Les bâtiments modulaires en bois, comme le centre d’hébergement du 16e arrondissement, en lisière du bois de Boulogne, installé en 2016 pour trois ans et qui avait provoqué la colère des riverains au départ, ou celui du Bastion, offrent des espaces de qualité et peuvent être démontés et reconstruits ailleurs.

« Ils comportent des locaux associatifs, profitant à la fois aux résidents et au quartier. Ils permettent aux citoyens de s’investir et d’avoir de vrais échanges avec les personnes hébergées, auxquelles les bénévoles ne se contentent plus de fournir des vêtements et de la nourriture », témoigne Sylvain Lemoine, conseiller social à la Mairie de Paris.

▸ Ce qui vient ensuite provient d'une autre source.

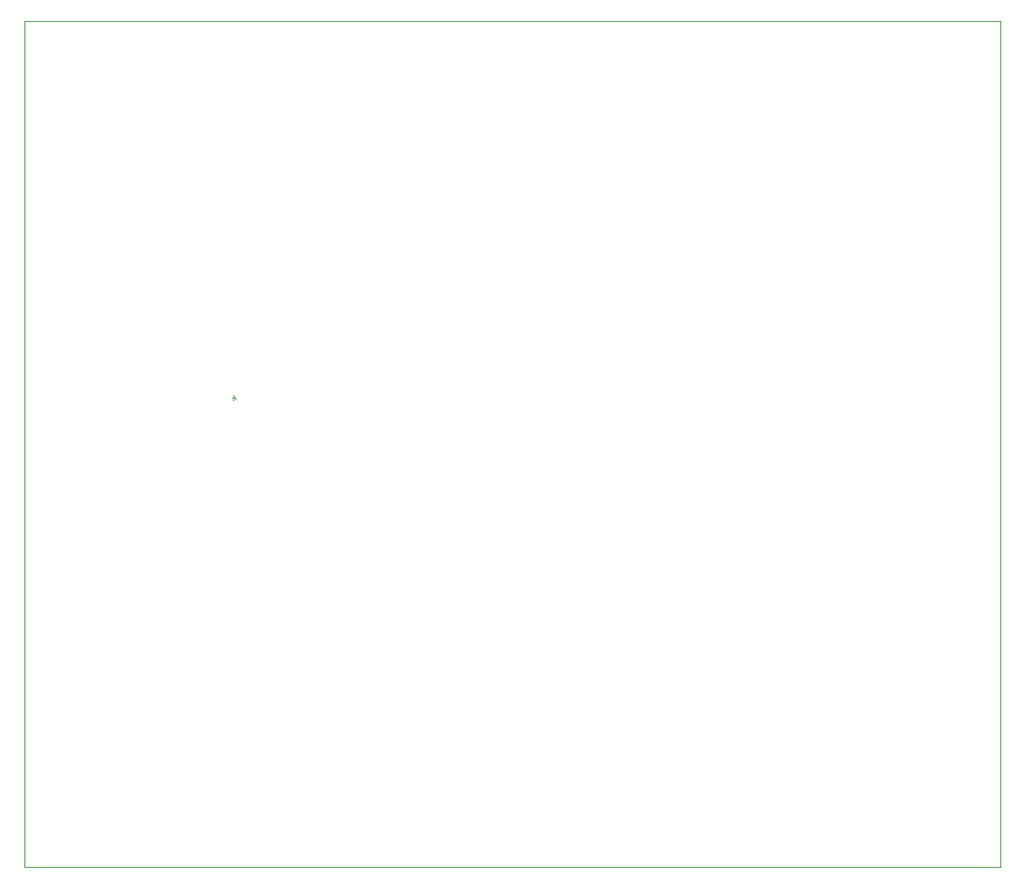
<source format=gbr>
G04 #@! TF.GenerationSoftware,KiCad,Pcbnew,(5.0.1)-4*
G04 #@! TF.CreationDate,2019-02-26T19:28:48-05:00*
G04 #@! TF.ProjectId,Capstone,43617073746F6E652E6B696361645F70,v01*
G04 #@! TF.SameCoordinates,Original*
G04 #@! TF.FileFunction,Profile,NP*
%FSLAX46Y46*%
G04 Gerber Fmt 4.6, Leading zero omitted, Abs format (unit mm)*
G04 Created by KiCad (PCBNEW (5.0.1)-4) date 26/02/2019 7:28:48 PM*
%MOMM*%
%LPD*%
G01*
G04 APERTURE LIST*
%ADD10C,0.025400*%
%ADD11C,0.050000*%
G04 APERTURE END LIST*
D10*
X110000000Y-135000000D02*
X208000000Y-135000000D01*
X208000000Y-50000000D02*
X208000000Y-135000000D01*
X110000000Y-50000000D02*
X208000000Y-50000000D01*
X110000000Y-50000000D02*
X110000000Y-135000000D01*
G04 #@! TO.C,U1*
D11*
X130818160Y-87855220D02*
X131056256Y-87855220D01*
X130961018Y-88093315D02*
X131056256Y-87855220D01*
X130961018Y-87617124D01*
X131246732Y-87998077D02*
X131056256Y-87855220D01*
X131246732Y-87712362D01*
G04 #@! TD*
M02*

</source>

Au Bastion, les associations se bousculent pour occuper les 300 mètres carrés de locaux aménagés pour elles : il est, par exemple, prévu que l’association Zone d’expression prioritaire y organise des ateliers.

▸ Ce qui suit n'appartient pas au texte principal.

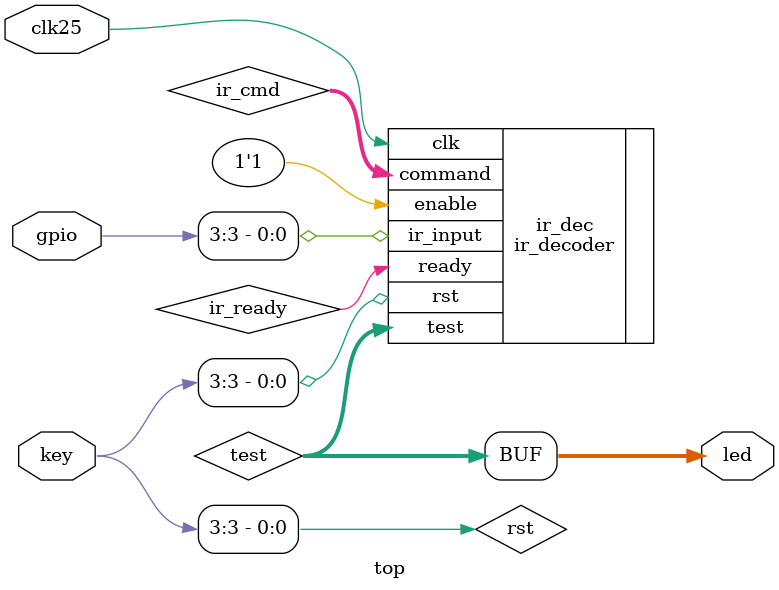
<source format=v>
module top (
	input wire clk25,
	inout wire [3:0] gpio,
	output wire [3:0] led,
	input wire [3:0] key
);

	wire [3:0] test;
	wire rst;
	wire ir_ready;
	wire [31:0] ir_cmd;

	assign rst = key[3];

//	assign led[3] = ir_cmd[30];
//	assign led[2] = ir_cmd[20];
//	assign led[1] = ir_cmd[11];
//	assign led[0] = ir_cmd[0];
//	assign led[3:0] = ir_cmd[3:0];

//	assign gpio[1:0] = test[1:0];
//	assign gpio[2] = test[2];
	assign led[3:0] = test[3:0];

	ir_decoder ir_dec(
			.clk(clk25),
			.rst(rst),
			.enable(1'b1),
			.ir_input(gpio[3]),
			.ready(ir_ready),
			.command(ir_cmd),
			.test(test[3:0]));

/*	always_ff @(posedge clk25 or posedge rst)
	begin
		if(rst) begin

		end else begin
			// To-Do

		end

	end*/
endmodule

</source>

Quant au gouvernement, l’urgence semble moins le tarauder. Hormis le plan grand froid, déclenché le 1er novembre avec 7 300 places d’hiver ouvertes, il prend le temps de tout remettre à plat et de réfléchir en organisant une concertation pour, d’ici avril 2018, définir une « stratégie », sous la houlette du récemment nommé délégué interministériel à la prévention et à la lutte contre la pauvreté des enfants et des jeunes, Olivier Noblecourt, et d’Agnès Buzyn, la ministre de la santé et des solidarités.

Le ministère de la cohésion des territoires a, lui, lancé, le 20 novembre, un « appel à manifestation d’intérêt » pour la création, dans 15 territoires, de « logements accompagnés » dont le financement, à hauteur de 10 millions d’euros, paraît bien modeste.